Assessing children’s literature

Published by mark at 13:52 under Manuscript appraisal

I’ve been carrying out appraisals of manuscripts of children’s books. You might think, because the style of writing, the marketing and the themes and the apparent intended functions of children’s literature that are so different to those of adult books, that some different skills or approaches or considerations apply. And, I suggest, you’d be wrong. Here’s why …

A story is a story. Whether it is told in 200,000 words in a classic novel, an equal mix of images and text in a graphic novel, a handful of rhyming couplets in an illustrated book or in a book with no text at all, what is important is the story we are hearing.

The questions are only: What is happening? Who does it happen to? How are they changed or not changed by the experience? How does the book construct us as its readers and how might we feel about what we see is happening in the story? What do we learn about the culture that informed or is created by the text? About our own culture? Does the story remind us of our earlier selves, or make us think of what we might one day become? Or is it an escape, a fantastical journey into a story that could never happen to us?

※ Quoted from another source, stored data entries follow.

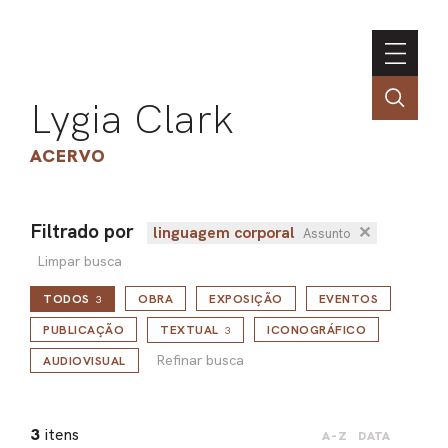
Lygia Clark
ACERVO
Filtrado por
linguagem corporal
✕
Assunto
ASSOC
Limpar busca
CONT
TODOS
OBRA
EXPOSIÇÃO
EVENTOS
3
ENGLI
Refinar busca
PUBLICAÇÃO
TEXTUAL
ICONOGRÁFICO
3
Refinar busca
AUDIOVISUAL
LIN
OBR
3
itens
A-Z
DATA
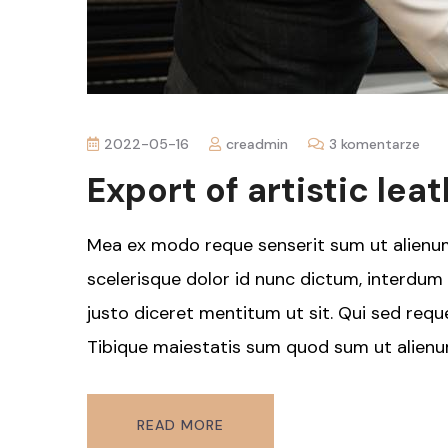
2022-05-16
creadmin
3 komentarze
Export of artistic lea
Mea ex modo reque senserit sum ut alienum
scelerisque dolor id nunc dictum, interdum g
justo diceret mentitum ut sit. Qui sed reque
Tibique maiestatis sum quod sum ut alienu
READ MORE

These questions can be asked of every story, and the good ones answer them clearly. Yes, writing elements like genre, language, style, point-of-view, framing, tense and time, balance of dialogue and description, etc, are all important, but only insomuch as they are means by which the story is told. What really counts is the story we see before us and how well it satisfies our deep need for narrative.

Children’s literature is a genre in its own right, at least according to some theorists, and certainly many participants in the industry think it is completely different to adult writing — but at heart a story is a story and the good ones work, whatever age group they might be written for.